1. I order that each of the applicants in matter No. G28 of 1991 and the applicant in matter number G100 of 1991 provide, by way of security for each respondent's costs of the proceedings, the sum of $100,000.

2. The amounts so ordered are provisional and are not to be treated as a finding that they represent the costs incurred by any respondent for any particular period or for any particular work.

3. Each of the amounts is to be available in its entirety to meet any order for costs which any respondent may recover against any one or more of the applicants.

4. Such security is to be provided on or before 14 June next in such manner and form as the parties may agree or, in default of agreement, as the Registrar or, on reference by him to a judge, a judge, may determine.

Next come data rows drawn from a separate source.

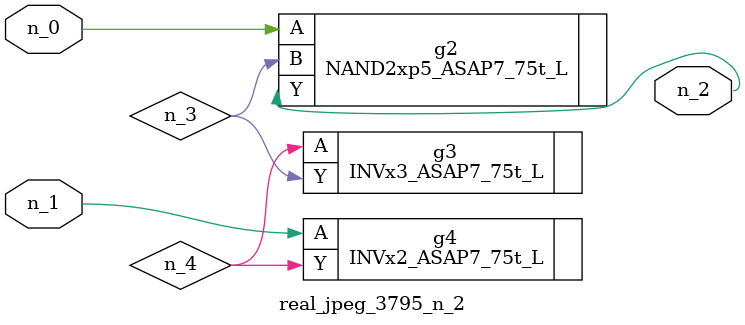
<source format=v>
module real_jpeg_3795_n_2 (n_1, n_0, n_2);

input n_1;
input n_0;

output n_2;

wire n_4;
wire n_3;

NAND2xp5_ASAP7_75t_L g2 ( 
.A(n_0),
.B(n_3),
.Y(n_2)
);

INVx2_ASAP7_75t_L g4 ( 
.A(n_1),
.Y(n_4)
);

INVx3_ASAP7_75t_L g3 ( 
.A(n_4),
.Y(n_3)
);


endmodule
</source>
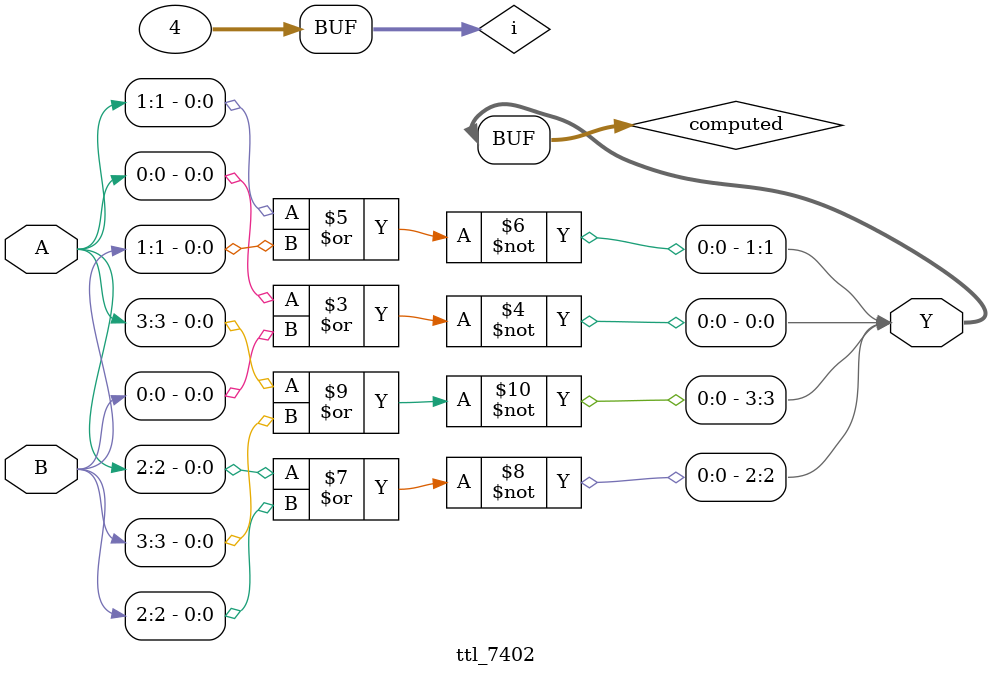
<source format=v>

module ttl_7402 #(parameter BLOCKS = 4, WIDTH_IN = 2, DELAY_RISE = 0, DELAY_FALL = 0)
(
  input [BLOCKS-1:0] A,
  input [BLOCKS-1:0] B,
  output [BLOCKS-1:0] Y
);

//------------------------------------------------//
reg [BLOCKS-1:0] computed;
integer i;

always @(*)
begin
  for (i = 0; i < BLOCKS; i++)
    computed[i] = ~(A[i]|B[i]);
end
//------------------------------------------------//

assign #(DELAY_RISE, DELAY_FALL) Y = computed;

endmodule

</source>
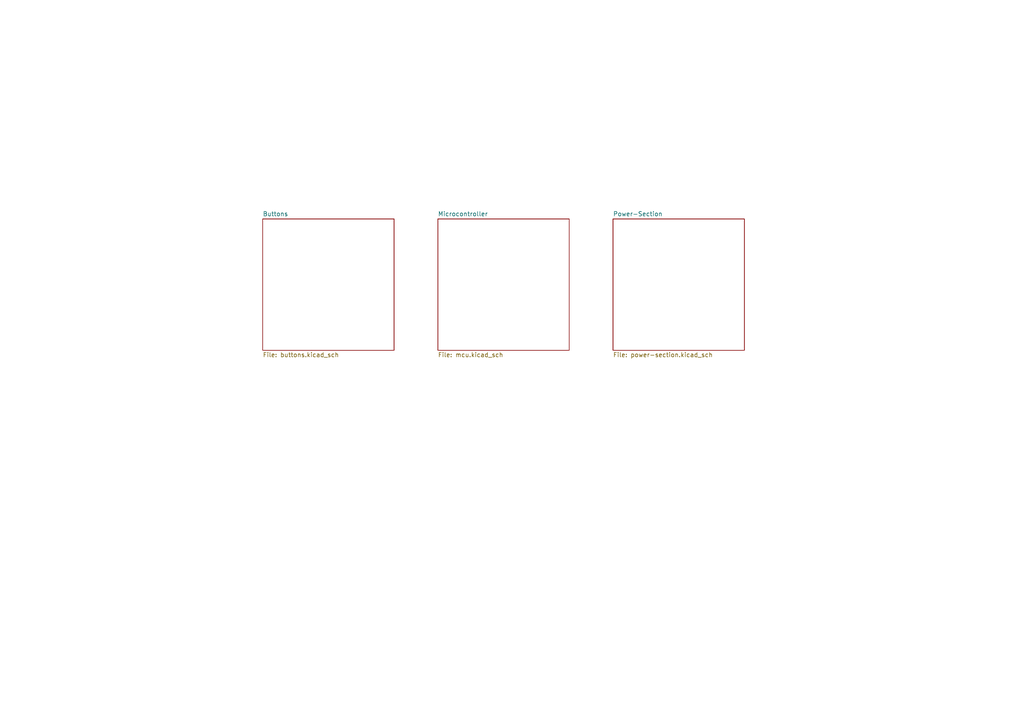
<source format=kicad_sch>
(kicad_sch
	(version 20250114)
	(generator "eeschema")
	(generator_version "9.0")
	(uuid "d0314a4b-dc44-4f98-b737-941b516bac3b")
	(paper "A4")
	(title_block
		(title "Numpad")
		(date "2025-10-28")
		(rev "v2.0")
		(company "Szymon Wąchała")
	)
	(lib_symbols)
	(sheet
		(at 127 63.5)
		(size 38.1 38.1)
		(exclude_from_sim no)
		(in_bom yes)
		(on_board yes)
		(dnp no)
		(fields_autoplaced yes)
		(stroke
			(width 0.1524)
			(type solid)
		)
		(fill
			(color 0 0 0 0.0000)
		)
		(uuid "26f87a3d-6f39-487d-aa3a-b75e820478ad")
		(property "Sheetname" "Microcontroller"
			(at 127 62.7884 0)
			(effects
				(font
					(size 1.27 1.27)
				)
				(justify left bottom)
			)
		)
		(property "Sheetfile" "mcu.kicad_sch"
			(at 127 102.1846 0)
			(effects
				(font
					(size 1.27 1.27)
				)
				(justify left top)
			)
		)
		(instances
			(project "Numpad"
				(path "/d0314a4b-dc44-4f98-b737-941b516bac3b"
					(page "3")
				)
			)
		)
	)
	(sheet
		(at 76.2 63.5)
		(size 38.1 38.1)
		(exclude_from_sim no)
		(in_bom yes)
		(on_board yes)
		(dnp no)
		(fields_autoplaced yes)
		(stroke
			(width 0.1524)
			(type solid)
		)
		(fill
			(color 0 0 0 0.0000)
		)
		(uuid "871689bb-827f-4663-9c0e-8b5fd8c03e80")
		(property "Sheetname" "Buttons"
			(at 76.2 62.7884 0)
			(effects
				(font
					(size 1.27 1.27)
				)
				(justify left bottom)
			)
		)
		(property "Sheetfile" "buttons.kicad_sch"
			(at 76.2 102.1846 0)
			(effects
				(font
					(size 1.27 1.27)
				)
				(justify left top)
			)
		)
		(instances
			(project "Numpad"
				(path "/d0314a4b-dc44-4f98-b737-941b516bac3b"
					(page "2")
				)
			)
		)
	)
	(sheet
		(at 177.8 63.5)
		(size 38.1 38.1)
		(exclude_from_sim no)
		(in_bom yes)
		(on_board yes)
		(dnp no)
		(fields_autoplaced yes)
		(stroke
			(width 0.1524)
			(type solid)
		)
		(fill
			(color 0 0 0 0.0000)
		)
		(uuid "b5cdeb70-9f82-447d-be97-ad404a6a817a")
		(property "Sheetname" "Power-Section"
			(at 177.8 62.7884 0)
			(effects
				(font
					(size 1.27 1.27)
				)
				(justify left bottom)
			)
		)
		(property "Sheetfile" "power-section.kicad_sch"
			(at 177.8 102.1846 0)
			(effects
				(font
					(size 1.27 1.27)
				)
				(justify left top)
			)
		)
		(instances
			(project "Numpad"
				(path "/d0314a4b-dc44-4f98-b737-941b516bac3b"
					(page "23")
				)
			)
		)
	)
	(sheet_instances
		(path "/"
			(page "1")
		)
	)
	(embedded_fonts no)
)

</source>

5. I direct a Deputy Registrar of this Court to make a further report setting out a provisional estimate of the costs incurred, or to be incurred, by each respondent since the commencement of the litigation down to and including 31 July next.

6. I direct each respondent to furnish to the Deputy Registrar such evidence or other material as it may wish to rely upon for the purposes of the report referred to in paragraph 5 on or before 21 June 1991.

7. I direct the applicants to furnish to the Deputy Registrar such affidavits or other material as they may wish to rely upon for that purpose on or before 28 June 1991.

8. I direct the Deputy Registrar to give such further directions as he may think necessary, including directions as to when, and in what manner, each party is to be heard on or before 5 July next.

9. I direct the Deputy Registrar to circulate to the parties and to me a draft report on or before 12 July 1991, and afford parties an opportunity then of making further submissions to him.

10. I direct the Deputy Registrar to circulate a final report to the parties and to myself on or before 26 July 1991.

11. I order the applicants to pay the costs of each respondent of the motions for security for costs up to and including today.

12. Leave to tax bills of costs forthwith.

13. The matter is to be listed for further directions on 28 June at 9.30a.m. before me as already fixed.